Little did he know that I'd bounce up onto My soapbox.


That comment My friend enjoyed was, "Cheech and Chong would have had a hard time smoking that much." The judge's failed and altogether retarded attempt at humor and hipness aside, it's the attitude of the thing that set Me off. The knee-jerk trafficking charges. Yes, those chrages were dropped, but I don't believe they should have entered into the case in the first place, and really the only reason was due to the amount of marijauna involved.

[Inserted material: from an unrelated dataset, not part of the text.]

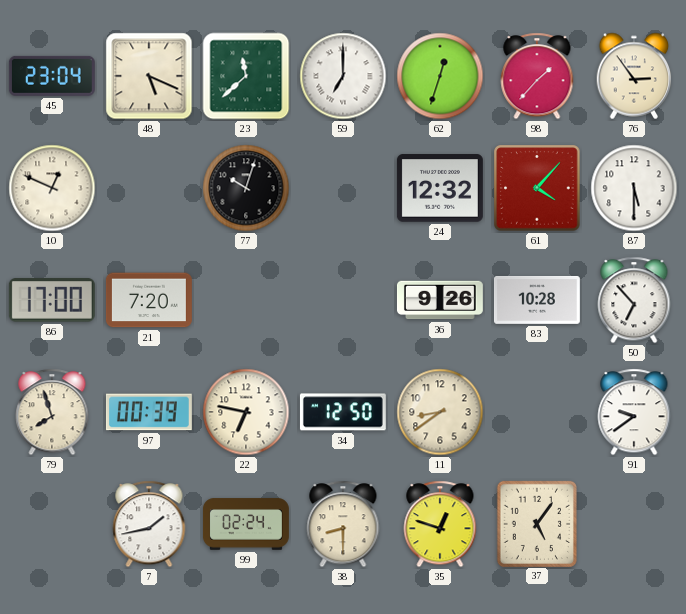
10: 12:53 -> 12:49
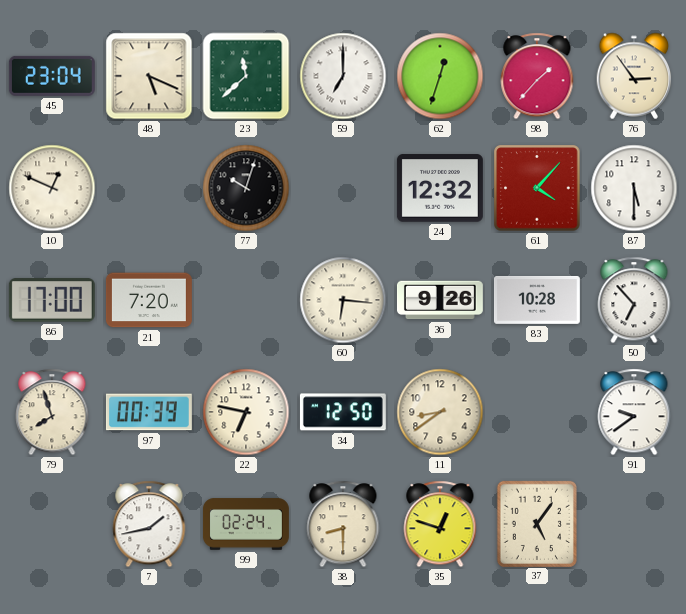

Why is it that having over a specified amount of a substance automatically means you're selling it? Whatever the amount, it doesn't always necessarily mean it's "far too much for personal use and sharing with friends." I mean, if the defense was all, "yeah, that was for us all to smoke in a single sitting" then yeah, HORSE SHIT...but by the same token, when a mormon family fills up their three extra garage freezers with meat, they aren't automatically suspected of turkey trafficking. Okay, I know, filling your food stores is hardly an illegal action, and obviously isn't the same thing. However, it's not so much a question of what is being stockpiled, in My opinion, so much as why...the intent being ascribed to it by an otherwise uninvolved third-party. Stockpiling weed for an extended period of time in the interest of not having to go out and buy more sounds reasonable to me, regardless of the illegality of posession.


Don't get Me wrong, I'm not saying I suspect that to be the case...for all I know he was indeed planning to sell the shit. My point is simply concerned with "the amount isn't evidence of the intent." I'm fine with busting him on posession, he broke the damn law. But automatically charging him with intent? That's a little overboard. Pre-Crime, anyone?


I don't smoke weed and My opinion of people who do isn't exactly stellar...but I feel that the laws governing the posession and consumption of it are often ridiculous and unnecessary. Especially in the light of the comparable socially acceptable (yet significantly more dangerous) attitude regarding the consumption of alcohol.